Divulgare il bene, linkarlo il più possibile, condividerlo e fare Rete.  Ma anche denunciare il male proponendo delle alternative. Questi, secondo il padre gesuita, i compiti di un buon giornalista.  Che non deve però avere la pretesa di essere il detentore della verità assoluta. Perché la verità – ha spiegato Padre Occhetta – non è qualcosa che appartiene ad una sola persona ma è una sinfonia composta da tanti punti di vista. Il giornalista deve guardare la realtà e deve scrivere tutto quello che vede senza omettere nulla, perché una mezza verità equivale a una cosa falsa. Deve essere la  memoria storica di quello che succede in una società. Per questo, per essere credibile, deve anche essere coerente con ciò che racconta, in modo da stabilire un legame affettivo con chi lo segue. Le notizie cambiano molto a seconda della credibilità di chi le dà. Se dieci anni fa c’erano soltanto giornali e tv, ha spiegato Occhetta, con la grande scelta di fonti di informazione oggi ognuno si sceglie la sua dieta mediatica. «La differenza tra prima e dopo internet è epocale – ha detto – : è la stessa differenza che esiste tra camminare e navigare. E’ cambiata la dimensione antropologica, il modo di vivere la comunicazione ed ora serve veramente una bussola perché è enorme il rischio di perdersi o ritornare al punto di partenza». Soprattutto per gli adolescenti, quelli che citando Michele Serra ha definito la generazione degli “sdraiati”, che hanno bisogno di nuovi e più interattivi modi per essere coinvolti.

Eppure rispetto al passato una cosa non è cambiata: il valore dell’onestà. Quell’onestà intellettuale che – diceva Indro Montanelli – non significa essere esenti dagli errori, ma significa evitare distorsioni maliziose della realtà e faziosità. Significa cercare un punto di vista più possibile obiettivo e non farsi muovere dal servilismo e dal carrierismo.  «L’onestà è il principio fondamentale su cui si basa la democrazia – ha detto Occhetta – . Il giornalista deve informare e formare l’opinione pubblica secondo i principi della Costituzione e i suoi valori. Tutto il resto è propaganda, sensazionalismo, uso strumentale delle notizie e cronaca acritica. La stessa Corte di Cassazione – ha ricordato – evidenzia quali sono i principi perché l’informazione abbia una utilità sociale: la ricerca della verità, oggettiva o anche putativa,  e la forma civile dell’esposizione dei fatti.

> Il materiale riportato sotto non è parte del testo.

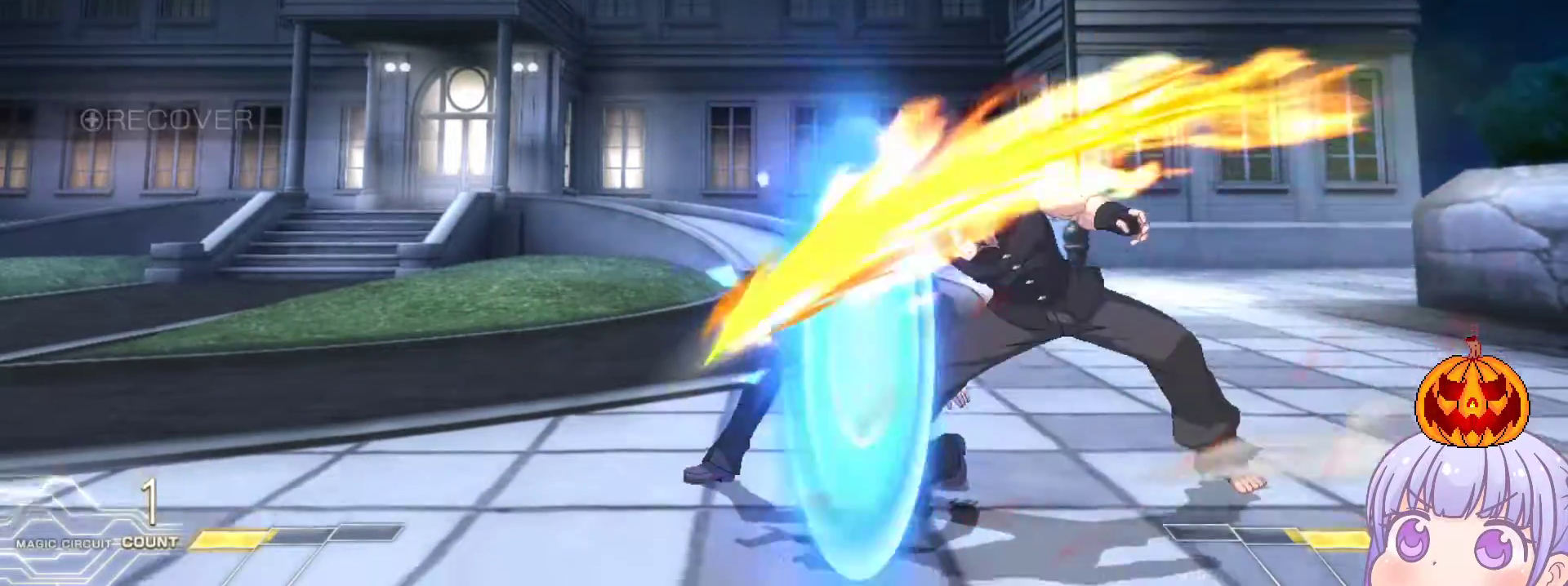
{"buttons": [], "left_stick": "down-left", "events": []}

Perché la parola – ha detto – ha una sua nobiltà. E’attraverso la parola che Dio ha creato il mondo.

Oltre a tante criticità durante l’incontro è emersa anche un po’ di speranza. Alla crisi del giornalismo si può rispondere con un ritrovato senso di responsabilità, una preparazione rigorosa, una apertura ai new media e ai social network e una credibilità garantita dalla formazione professionale. «Il giornalista politico ha il compito di interpretare e contestualizzare le notizie in forza di una certificazione da parte dell’Ordine – ha concluso Padre Occhetta -. Non dimentichiamo che se tutti i giornalisti sono comunicatori non tutti i comunicatori sono giornalisti». Ben venga l’aggiornamento professionale richiesto dall’Ordine dei Giornalisti se verrà interpretato non soltanto come un modo per ricevere i crediti formativi richiesti, ma come un mezzo per ritrovare la passione, il senso più alto della professione e la forza di sollevare la testa davanti ai poteri forti per difendere la democrazia.